Joedrick Pupe

Personal information
- Date of birth: 4 June 1997 (age 29)
- Place of birth: Bruges, Belgium
- Height: 1.90 m (6 ft 3 in)
- Position: Centre-back

Team information
- Current team: Sint-Truiden
- Number: 23

Youth career
- 2003–2014: Club Brugge
- 2014–2018: Kortrijk
- 2018–2019: Almere City

Senior career*
- Years: Team / Apps / (Gls)
- 2019–2020: Almere City U21 / 13 / (0)
- 2020–2021: KSV Oostkamp [nl]
- 2021–2022: Sint-Eloois-Winkel / 26 / (0)
- 2022–2023: Lierse / 27 / (2)
- 2023–2025: Dender / 62 / (0)
- 2025–2026: Vancouver Whitecaps FC / 2 / (0)
- 2026: → Sint-Truiden (loan) / 8 / (1)
- 2026–: Sint-Truiden / 0 / (0)

= Joedrick Pupe =

Belgian footballer (born 1997)

Joedrick Pupe (born 4 June 1997) is a Belgian professional footballer who plays as a centre-back for Sint-Truiden.

==Career==
A youth product of Club Brugge, Pupe moved to the academy of Kortrijk in 2014. On 27 June 2018, he moved to the Dutch club Almere City on a two-year contract, where he first assigned to their U21s. A knee injury prevented him from joining their senior, and he returned to semi-pro teams in Belgium with
KSV Oostkamp and Sint-Eloois-Winkel from 2020 to 2022. On 7 June 2022, he returned to professional football with Lierse on a one-year contract. On 4 July 2023, he transferred to Dender for two seasons. On 4 July 2024, he extended his contract with Dender until 2027 after helping the club get promoted to the Belgian Pro League.

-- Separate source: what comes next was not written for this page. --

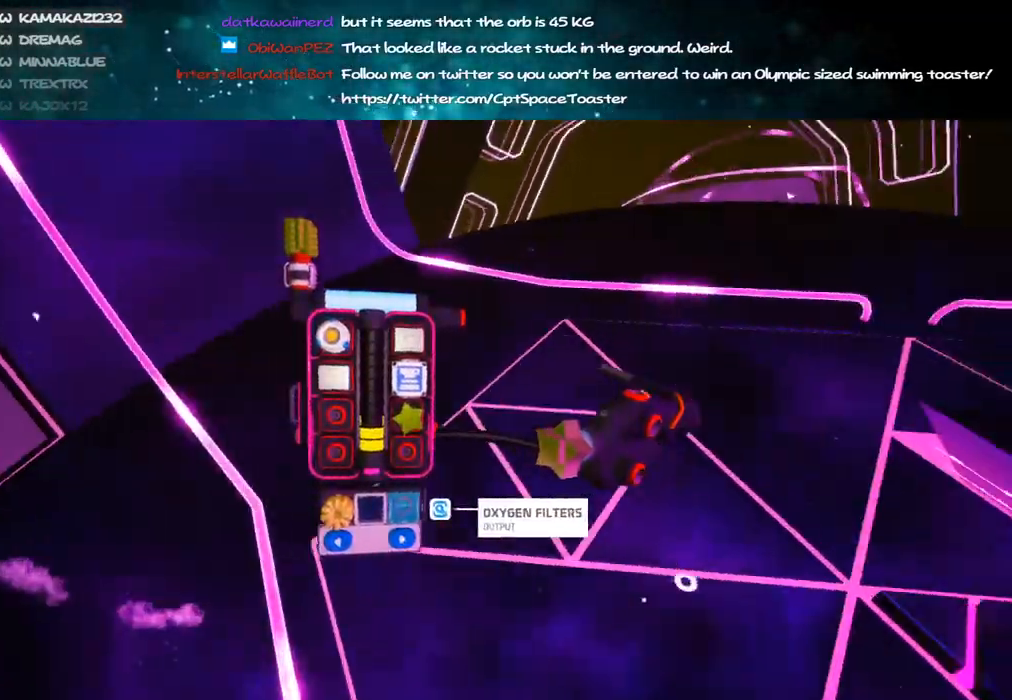
{"keys": ["s"], "mouse": [], "events": [[216, "mouse_right", "down"], [483, "mouse_right", "up"]]}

On 20 August 2025, Pupe signed with Major League Soccer club Vancouver Whitecaps until the end of 2027, with a club option for 2028.

On 29 January 2026, Pupe signed with Sint-Truidense V.V. on loan until June 2026.

On 23 June 2026, Sint-Truidense VV bought Joedrick Pupe after his short-term loan.

==Personal life==
While at Sint-Eloois-Winkel in 2021, Pupe was a part-time footballer who worked at a warehouse. He runs a coffee shop in Ostend with his brother-in-law.